● **Records for the exercise**:
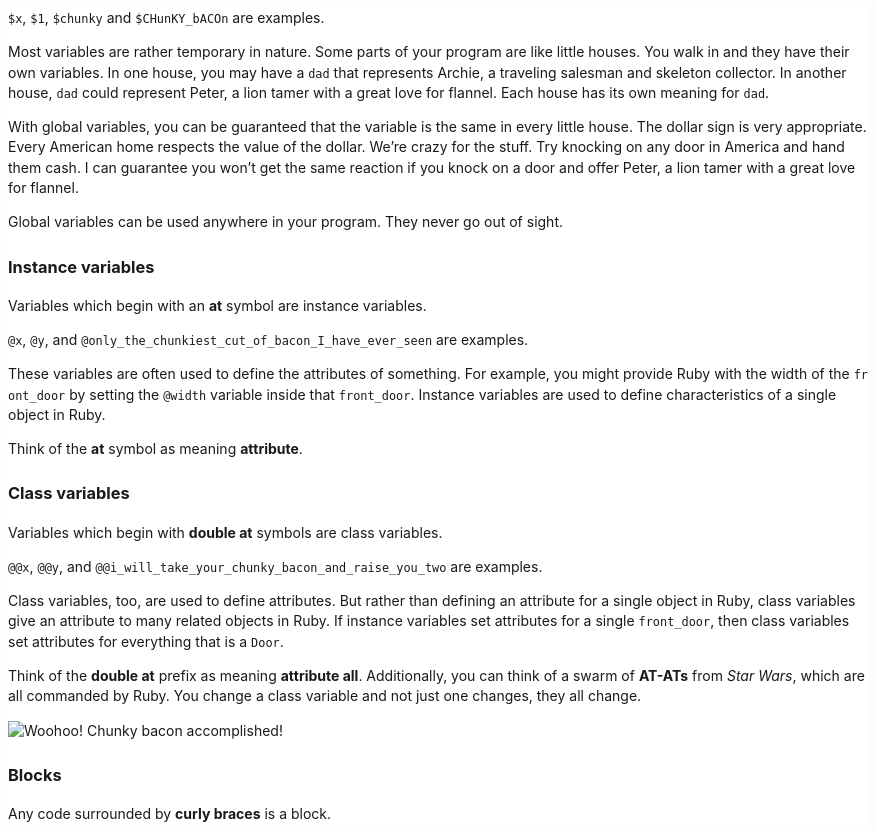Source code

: `$x`, `$1`, `$chunky` and `$CHunKY_bACOn` are examples.

Most variables are rather temporary in nature. Some parts of your program are
like little houses. You walk in and they have their own variables. In one house,
you may have a `dad` that represents Archie, a traveling salesman and skeleton
collector. In another house, `dad` could represent Peter, a lion tamer with a
great love for flannel. Each house has its own meaning for `dad`.

With global variables, you can be guaranteed that the variable is the same in
every little house. The dollar sign is very appropriate. Every American home
respects the value of the dollar. We’re crazy for the stuff. Try knocking on any
door in America and hand them cash. I can guarantee you won’t get the same
reaction if you knock on a door and offer Peter, a lion tamer with a great love
for flannel.

Global variables can be used anywhere in your program. They never go out of
sight.

### Instance variables

Variables which begin with an **at** symbol are instance variables.

`@x`, `@y`, and `@only_the_chunkiest_cut_of_bacon_I_have_ever_seen` are
examples.

These variables are often used to define the attributes of something. For
example, you might provide Ruby with the width of the `front_door` by setting
the `@width` variable inside that `front_door`. Instance variables are used to
define characteristics of a single object in Ruby.

Think of the **at** symbol as meaning **attribute**.

### Class variables

Variables which begin with **double at** symbols are class variables.

`@@x`, `@@y`, and `@@i_will_take_your_chunky_bacon_and_raise_you_two` are
examples.

Class variables, too, are used to define attributes. But rather than defining an
attribute for a single object in Ruby, class variables give an attribute to many
related objects in Ruby. If instance variables set attributes for a single
`front_door`, then class variables set attributes for everything that is a
`Door`.

Think of the **double at** prefix as meaning **attribute all**. Additionally,
you can think of a swarm of **AT-ATs** from _Star Wars_, which are all commanded
by Ruby. You change a class variable and not just one changes, they all change.

![Woohoo! Chunky bacon accomplished!](../images/the.foxes-4f.png "Woohoo! Chunky
bacon accomplished!")

### Blocks

Any code surrounded by **curly braces** is a block.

● **Your task**:
Write out every one of the lines above word for word, but leave the pictures out.

● **Written response**:
Source code

: `$x`, `$1`, `$chunky` and `$CHunKY_bACOn` are examples.

Most variables are rather temporary in nature. Some parts of your program are
like little houses. You walk in and they have their own variables. In one house,
you may have a `dad` that represents Archie, a traveling salesman and skeleton
collector. In another house, `dad` could represent Peter, a lion tamer with a
great love for flannel. Each house has its own meaning for `dad`.

With global variables, you can be guaranteed that the variable is the same in
every little house. The dollar sign is very appropriate. Every American home
respects the value of the dollar. We’re crazy for the stuff. Try knocking on any
door in America and hand them cash. I can guarantee you won’t get the same
reaction if you knock on a door and offer Peter, a lion tamer with a great love
for flannel.

Global variables can be used anywhere in your program. They never go out of
sight.

### Instance variables

Variables which begin with an **at** symbol are instance variables.

`@x`, `@y`, and `@only_the_chunkiest_cut_of_bacon_I_have_ever_seen` are
examples.

These variables are often used to define the attributes of something. For
example, you might provide Ruby with the width of the `front_door` by setting
the `@width` variable inside that `front_door`. Instance variables are used to
define characteristics of a single object in Ruby.

Think of the **at** symbol as meaning **attribute**.

### Class variables

Variables which begin with **double at** symbols are class variables.

`@@x`, `@@y`, and `@@i_will_take_your_chunky_bacon_and_raise_you_two` are
examples.

Class variables, too, are used to define attributes. But rather than defining an
attribute for a single object in Ruby, class variables give an attribute to many
related objects in Ruby. If instance variables set attributes for a single
`front_door`, then class variables set attributes for everything that is a
`Door`.

Think of the **double at** prefix as meaning **attribute all**. Additionally,
you can think of a swarm of **AT-ATs** from _Star Wars_, which are all commanded
by Ruby. You change a class variable and not just one changes, they all change.

![Woohoo! Chunky bacon accomplished!](../images/the.foxes-4f.png "Woohoo! Chunky
bacon accomplished!")

### Blocks

Any code surrounded by **curly braces** is a block.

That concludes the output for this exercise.